** DIRECTIONS **
Reproduce verbatim the portion of the Series B Preferred Stock voting provision below, from "Notwithstanding the above, if" to "also be required.".
*** Opening of GIVEN TEXT ***
Notwithstanding the above, if the occurrence of any such event would materially and adversely affect the rights, preferences, privileges or voting powers of the Series B Preferred Stock disproportionately relative to other classes or series of preferred stock ranking on parity with the Series B Preferred Stock (including, if any shares are then outstanding, our Series A Preferred Stock) with respect to the payment of dividends and the distribution of assets upon our liquidation, dissolution or winding up, then the affirmative vote of the holders of at least two-thirds of the outstanding shares of the Series B Preferred Stock (voting as a separate class) shall also be required.
*** Close of GIVEN TEXT ***
*** Opening of DATA BLOCK ***
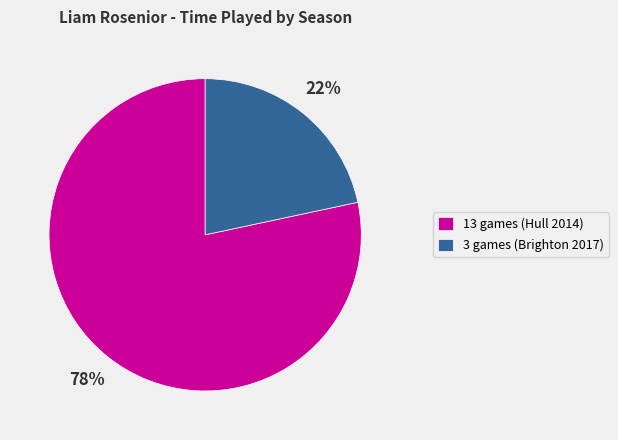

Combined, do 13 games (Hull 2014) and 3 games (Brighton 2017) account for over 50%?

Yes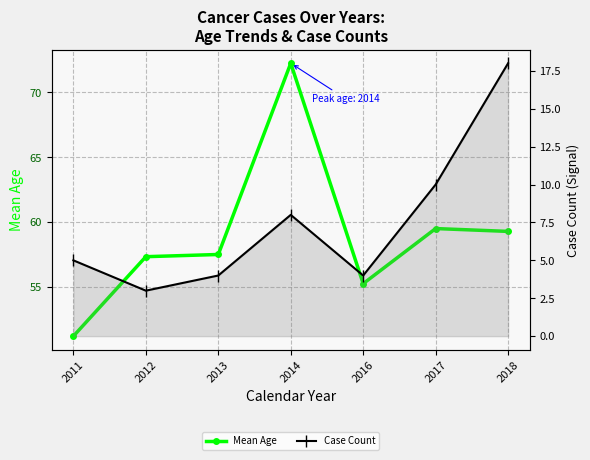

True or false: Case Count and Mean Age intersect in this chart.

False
*** Close of DATA BLOCK ***
** PROBLEM SOLUTION **
Notwithstanding the above, if the occurrence of any such event would materially and adversely affect the rights, preferences, privileges or voting powers of the Series B Preferred Stock disproportionately relative to other classes or series of preferred stock ranking on parity with the Series B Preferred Stock (including, if any shares are then outstanding, our Series A Preferred Stock) with respect to the payment of dividends and the distribution of assets upon our liquidation, dissolution or winding up, then the affirmative vote of the holders of at least two-thirds of the outstanding shares of the Series B Preferred Stock (voting as a separate class) shall also be required.